Why are so many beliefs marked "insufficient evidence" instead of true or false?

Because the controlled, open-access study simply hasn’t been done. "Insufficient evidence" is the honest verdict for things like molasses feeding, lunar planting, and cold-shocking for purple buds — they’re repeated as fact but untested in cannabis. It doesn’t mean they’re false; it means nobody can honestly claim they’re true yet.

Is this medical advice?

No. This is horticulture and plant science — how the plant grows and what the agronomic studies show. Nothing here is a medical claim, including the note on the entourage effect, which we’ve marked as an unproven hypothesis.

How do I know the citations are real?

Every verdict links to a real, open-access, peer-reviewed paper by DOI, so you can read the source yourself for free. Where a relevant study sits behind a paywall, we flag it and don’t count it. Where no controlled study exists, we say so rather than fill the gap with a confident guess. That bar — open-access only, no invented sources — is the whole point.

References & methodology

The bar for this report: open-access and peer-reviewed only.

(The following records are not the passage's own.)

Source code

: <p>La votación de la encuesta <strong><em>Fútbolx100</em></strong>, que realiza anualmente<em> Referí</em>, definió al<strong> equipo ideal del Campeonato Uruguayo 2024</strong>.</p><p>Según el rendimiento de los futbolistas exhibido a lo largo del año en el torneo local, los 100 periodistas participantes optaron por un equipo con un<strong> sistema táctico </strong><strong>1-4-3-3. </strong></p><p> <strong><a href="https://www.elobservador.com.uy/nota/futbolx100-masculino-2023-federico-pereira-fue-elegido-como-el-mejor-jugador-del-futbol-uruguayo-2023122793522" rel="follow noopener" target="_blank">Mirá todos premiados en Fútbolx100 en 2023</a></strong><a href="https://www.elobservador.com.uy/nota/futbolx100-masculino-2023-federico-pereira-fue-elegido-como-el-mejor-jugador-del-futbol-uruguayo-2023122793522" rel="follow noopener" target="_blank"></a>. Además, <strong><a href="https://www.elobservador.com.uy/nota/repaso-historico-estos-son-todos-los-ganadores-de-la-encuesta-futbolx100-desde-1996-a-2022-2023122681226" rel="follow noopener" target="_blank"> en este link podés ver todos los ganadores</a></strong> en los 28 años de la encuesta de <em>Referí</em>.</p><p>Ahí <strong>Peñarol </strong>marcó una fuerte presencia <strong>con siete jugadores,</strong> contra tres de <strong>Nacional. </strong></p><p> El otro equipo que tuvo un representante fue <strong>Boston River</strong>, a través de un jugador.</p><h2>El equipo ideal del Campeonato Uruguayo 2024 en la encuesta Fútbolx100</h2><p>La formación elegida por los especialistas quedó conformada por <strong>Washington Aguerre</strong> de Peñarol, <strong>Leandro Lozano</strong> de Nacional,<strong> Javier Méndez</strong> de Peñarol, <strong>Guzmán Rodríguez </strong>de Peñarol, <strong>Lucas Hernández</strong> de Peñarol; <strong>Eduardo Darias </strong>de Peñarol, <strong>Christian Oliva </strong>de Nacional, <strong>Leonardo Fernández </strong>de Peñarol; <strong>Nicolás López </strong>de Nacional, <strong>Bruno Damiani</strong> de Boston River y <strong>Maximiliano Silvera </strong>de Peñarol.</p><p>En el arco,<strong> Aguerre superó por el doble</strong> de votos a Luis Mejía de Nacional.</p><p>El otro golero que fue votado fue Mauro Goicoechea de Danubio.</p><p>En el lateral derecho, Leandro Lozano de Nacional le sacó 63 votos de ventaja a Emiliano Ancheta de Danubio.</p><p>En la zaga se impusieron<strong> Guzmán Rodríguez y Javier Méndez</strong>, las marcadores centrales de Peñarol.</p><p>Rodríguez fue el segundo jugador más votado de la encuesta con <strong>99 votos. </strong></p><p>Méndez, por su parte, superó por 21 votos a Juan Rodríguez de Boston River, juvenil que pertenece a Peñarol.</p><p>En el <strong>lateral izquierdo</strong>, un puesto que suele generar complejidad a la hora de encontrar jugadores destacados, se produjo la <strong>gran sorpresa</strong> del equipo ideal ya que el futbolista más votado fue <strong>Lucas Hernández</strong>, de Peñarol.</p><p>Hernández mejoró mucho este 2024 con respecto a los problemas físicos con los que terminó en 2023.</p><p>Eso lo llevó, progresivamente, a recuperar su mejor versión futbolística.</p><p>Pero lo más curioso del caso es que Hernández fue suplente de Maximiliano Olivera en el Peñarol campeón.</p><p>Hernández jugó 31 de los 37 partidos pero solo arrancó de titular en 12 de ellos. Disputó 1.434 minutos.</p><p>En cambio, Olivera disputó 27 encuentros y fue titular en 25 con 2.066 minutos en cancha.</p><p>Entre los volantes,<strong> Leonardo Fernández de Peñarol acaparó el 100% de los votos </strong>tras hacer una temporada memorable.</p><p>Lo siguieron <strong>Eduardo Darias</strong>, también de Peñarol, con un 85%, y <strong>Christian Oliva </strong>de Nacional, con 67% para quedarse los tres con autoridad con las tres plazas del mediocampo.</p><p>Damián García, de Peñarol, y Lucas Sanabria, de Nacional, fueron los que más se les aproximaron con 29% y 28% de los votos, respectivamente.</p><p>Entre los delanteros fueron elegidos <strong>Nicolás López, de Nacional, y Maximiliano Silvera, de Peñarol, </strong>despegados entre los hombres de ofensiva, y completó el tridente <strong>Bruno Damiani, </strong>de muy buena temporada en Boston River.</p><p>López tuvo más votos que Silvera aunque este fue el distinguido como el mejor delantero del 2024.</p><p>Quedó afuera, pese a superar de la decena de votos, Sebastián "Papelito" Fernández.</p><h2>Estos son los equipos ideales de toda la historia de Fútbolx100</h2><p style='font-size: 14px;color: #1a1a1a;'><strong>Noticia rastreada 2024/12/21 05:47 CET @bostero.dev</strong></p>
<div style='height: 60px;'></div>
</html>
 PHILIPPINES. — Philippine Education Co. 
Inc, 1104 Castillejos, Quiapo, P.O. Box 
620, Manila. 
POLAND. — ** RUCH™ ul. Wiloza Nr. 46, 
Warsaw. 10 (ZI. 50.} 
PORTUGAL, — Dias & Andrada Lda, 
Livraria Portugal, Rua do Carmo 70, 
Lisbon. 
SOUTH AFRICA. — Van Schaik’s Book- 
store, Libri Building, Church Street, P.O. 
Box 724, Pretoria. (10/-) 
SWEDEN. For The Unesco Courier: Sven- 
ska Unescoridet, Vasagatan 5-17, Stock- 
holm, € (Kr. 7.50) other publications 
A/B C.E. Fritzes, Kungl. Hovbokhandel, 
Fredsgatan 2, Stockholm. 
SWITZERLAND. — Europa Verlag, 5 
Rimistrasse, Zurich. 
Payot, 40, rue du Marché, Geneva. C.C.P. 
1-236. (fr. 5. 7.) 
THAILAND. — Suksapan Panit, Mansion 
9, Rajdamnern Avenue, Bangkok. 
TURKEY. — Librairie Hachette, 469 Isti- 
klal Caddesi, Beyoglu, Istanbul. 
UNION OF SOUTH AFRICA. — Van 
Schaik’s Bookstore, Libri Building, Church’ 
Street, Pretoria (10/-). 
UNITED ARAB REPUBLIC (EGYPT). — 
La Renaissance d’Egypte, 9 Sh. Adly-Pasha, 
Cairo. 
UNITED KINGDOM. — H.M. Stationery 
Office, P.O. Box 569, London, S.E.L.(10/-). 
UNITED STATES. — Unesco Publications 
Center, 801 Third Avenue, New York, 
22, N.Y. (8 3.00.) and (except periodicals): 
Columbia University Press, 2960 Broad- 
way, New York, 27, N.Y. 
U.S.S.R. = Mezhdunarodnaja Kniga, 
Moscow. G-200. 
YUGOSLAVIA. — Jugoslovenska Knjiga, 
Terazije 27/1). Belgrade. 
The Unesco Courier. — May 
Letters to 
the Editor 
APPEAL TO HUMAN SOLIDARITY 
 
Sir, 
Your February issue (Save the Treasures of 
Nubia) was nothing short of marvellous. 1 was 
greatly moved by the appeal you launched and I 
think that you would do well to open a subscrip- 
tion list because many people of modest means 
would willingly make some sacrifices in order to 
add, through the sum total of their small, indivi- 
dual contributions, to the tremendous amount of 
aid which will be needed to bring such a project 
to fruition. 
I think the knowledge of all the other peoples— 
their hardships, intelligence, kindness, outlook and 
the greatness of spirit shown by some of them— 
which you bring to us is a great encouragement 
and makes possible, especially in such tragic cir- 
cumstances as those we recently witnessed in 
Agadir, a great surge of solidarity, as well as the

If you can't read it for free, we didn't bank it. Where no controlled study exists, we said "insufficient evidence" rather than fill the gap. The 13 banked open-access sources, all linked so you can read them yourself:

  1. Bevan, Jones & Zheng (2021), Frontiers in Plant Science 12:764103. doi.org/10.3389/fpls.2021.764103
  2. Rodriguez-Morrison, Llewellyn & Zheng (2021), Frontiers in Plant Science 12:725078. doi.org/10.3389/fpls.2021.725078
  3. Peterswald, Mieog, Azman Halimi, Magner, Trebilco, Kretzschmar & Purdy (2023), Plants 12(5):1061. doi.org/10.3390/plants12051061
  4. Rodriguez-Morrison, Llewellyn & Zheng (2021), Frontiers in Plant Science 12:646020. doi.org/10.3389/fpls.2021.646020
  5. Danziger & Bernstein (2022), Frontiers in Plant Science 13:713481. doi.org/10.3389/fpls.2022.713481
  6. Allen et al. (2019), PLOS ONE 14(9):e0222363. doi.org/10.1371/journal.pone.0222363
  7. Llewellyn, Golem, Jones & Zheng (2023), Plants 12(3):422. doi.org/10.3390/plants12030422
  8. Magagnini, Grassi & Kotiranta (2018), Medical Cannabis and Cannabinoids 1(1):19–27. doi.org/10.1159/000489030
  9. Eichhorn Bilodeau et al. (2019), Frontiers in Plant Science 10:296. doi.org/10.3389/fpls.2019.00296
  10. Sharma et al. (2025), Horticulturae 11(6):646. doi.org/10.3390/horticulturae11060646
  11. Massuela et al. (2023), Frontiers in Plant Science 14:1233232. doi.org/10.3389/fpls.2023.1233232
  12. Chacon et al. (2022), Biomedicines 10(12):3142. doi.org/10.3390/biomedicines10123142
  13. Nemati et al. (2021), Agronomy 11(7):1366. doi.org/10.3390/agronomy11071366

Below-the-bar sources named in the report (flushing studies, CO₂ figures) are explained where they appear and are deliberately not banked as evidence. No source is invented; every DOI resolves.